VICTIMEUR
The New Politics of Victimhood in Eastern Europe

Overview

Notions of historical and collective victimhood has become one of the main battlefields of East European populists. Imagery of historical and war suffering, grievances directed at the ‘West’ to frequent references to past oppression and injustice has increasingly been deployed by right-wing populists relying on an augmented (and exclusivist) sense of national pride. Various notions of collective victimhood have been evoked in elections, moments of political upheaval and social change. Wartime suffering, historical loss of territories, political and economic marginalization by international (and ‘Western’) organizations and oppression under past communist regimes belong among some of the most contentious and frequently invoked sources of victimhood across Eastern Europe. Engaging in what some scholars call memory wars, populism has turned to history as an arena to take over in their sweeping populist projects. Although ideational and historical sources of populist discourse in the region have often been overlooked by analysts stressing the primacy of socioeconomic drivers of populism, this project enquires into the ideational underpinnings of populism in the region. It studies both the ideational content of populism vis-à-vis various forms of victimhood as well as its social base.

This project thus asks:

  • How has victimhood featured in politics and political competition in postcommunist Europe in the past two decades?
  • How and why has it featured in the populist rulebook? And how has it resonated?

This project answers these questions by focusing on political and historical constructions of victimhood in the post-communist and post-conflict Europe where sources of historical and conflict-related victimhood are ample and diverse. There, narratives of victimhood have been increasingly applied to justify (often illiberal) policies (e.g. asylum), demark power relations (e.g. marginalize political rivals) and legitimize political decisions (e.g. in foreign policy). Starting with providing a wider conceptualization of victimhood and its role in populism, the project aims to produce a deeper understanding of the various roles of victimhood – as a unifying bond as well as a polarizing identity definer. It then studies how victimhood featured in politics and political competition of this region, specifically looking at the Czech Republic, Hungary and Serbia, in the past 20 years and introduces a novel understanding of social and political victimhood linked to collective grievances that foreground identities and a sense of ontological security.

Objectives

This project has three key specific research objectives:

1) To conceptualize victimhood narratives, notions and understandings

Victimhood remains a contested term (there are often no directly translatable equivalents in local languages). The project offers a future theoretical basis for the study of victimhood varieties. It examines how the term – and assumptions associated with it – have varied across different contexts. For victims, it is assumed to create a sense of identity.
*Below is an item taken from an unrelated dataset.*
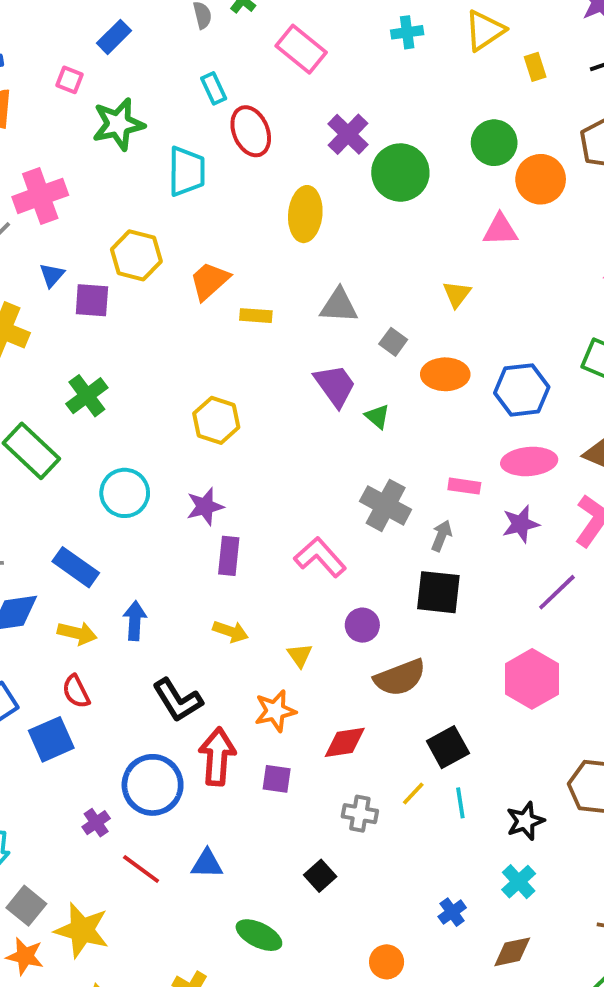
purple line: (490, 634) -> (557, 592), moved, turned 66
For groups, victimhood may serve as justification for policy demands while political actors may use it to legitimize their regimes or policies.

2) To empirically study how victimhood plays out in politics of postcommunist Europe

The main aim is to focus on specific moments of political contestation (e.g. the migration crisis, covid-19 pandemic, elections) to study how victimhood featured in political outcomes in Eastern Europe. By investigating how victimhood was applied, the project allows for an assessment of the effects of victimhood politics.

3) To conduct cross-case comparison to tease out generalizations about inferences in country cases

The project analyses how victimhood narratives have influenced the wider dynamics of transitions and political outcomes in a comparative matter across the studied cases, each of which represents a different type of a populist regime.

Methods

This project uses primarily qualitative methods (document and media analysis, interviews and focus groups). However, it also applies quantitative methods of data collection (surveys). The comparative method will be applied in the analysis of three different cases: the Czech Republic, Hungary and Serbia that each represent a different type of a populist regime.

The Czech Republic was from 2017 to 2021 under a firm grip of a technocratic populist Andrej Babiš where victimhood politics featured in political discourse only marginally and has been linked to economic issues. However, other aspects of victimhood politics have come to the fore, such as how the country has dealt with its communist legacy.

Hungary has since 2010 gradually turned into an authoritarian electoral democracy where perceived historical injustice plays an important role in justifying foreign and social policy. The main focus has been on alleged Western oppression and anti-Muslim sentiments, linked to historical suffering.

In Serbia, an authoritarian ethnopopulist regime has revamped conflict-related victimhood narratives that have resonated across the population, foregrounding victimization of Serbs and omitting Serbian responsibility in any of the recent conflicts.

Data collection forms and important part of this project. It will consist of interviews, focus groups and online surveys.

For the conceptualisation of the various regimes, I will also utilise the Chapel Hill Expert Survey, European Value Survey and other existing surveys to assess the social base for victimhood claims.